- [Excerpt provided]
--*--

Vaccination requirements for UK travellers heading to France have been tightened, bringing into force an ‘expiration date’ for second jabs.
Holidaymakers should brush up on the new French travel rules that hinge on when you got your second jab.
Only vaccinated tourists are allowed in the country, but if it’s been more than 270 days (about nine months) since your second dose, you’ll need to have gotten a booster and show proof of that as well.
Brits need to abide by the new travel requirement in France in time for holidays over half-term and Easter.
The new rule is part of EU guidance set to streamline travel across the bloc – Spain adopted the same rule, making it official on February 1.
Along with proof of vaccination, Brits going to France also need to show a negative PCR or lateral flow test taken within 24 hours.
Plus, travellers will need to sign a sworn statement certifying that you’re not suffering from symptoms associated with Covid and have not been in contact with confirmed cases in the preceding fortnight.
What about children going to France?

--*--

- [Required work]
(A) According to the article on France's travel rules, which other country adopted the same second-dose rule, and when did it become official there?
(B) Carry on the article about France's vaccination rules for UK travellers, starting after its final line.
You won't need the records.

- [Material shown]
--*--

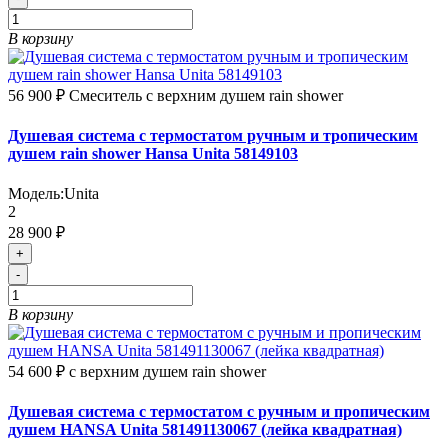
В корзину
56 900 ₽
Смеситель с верхним душем rain shower
Душевая система с термостатом ручным и тропическим
душем rain shower Hansa Unita 58149103
Модель:
Unita
2
28 900 ₽
+
-
В корзину
54 600 ₽
с верхним душем rain shower
Душевая система с термостатом с ручным и пропическим
душем HANSA Unita 581491130067 (лейка квадратная)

--*--

- [Expected responses]
(A) Spain, on February 1.

(B)
The UK Foreign Office says: “The same measures applied to vaccinated adults are applied to any minors (under 18) who are travelling with them, whether vaccinated or not.
“Therefore, if an unvaccinated child arrives in France with a vaccinated adult, they may follow the rules of entry for those who are fully vaccinated.”
Children under 12 are exempt from all Covid travel restrictions in France.
Once you’ve gotten in the country, it’s important to know that France uses its own Covid pass called a ‘pass vaccinal’ to enter places like restaurants, bars and museums.
This means showing your proof of vaccination, proof of recovering from Covid or proof of a medical exemption from the Covid jab.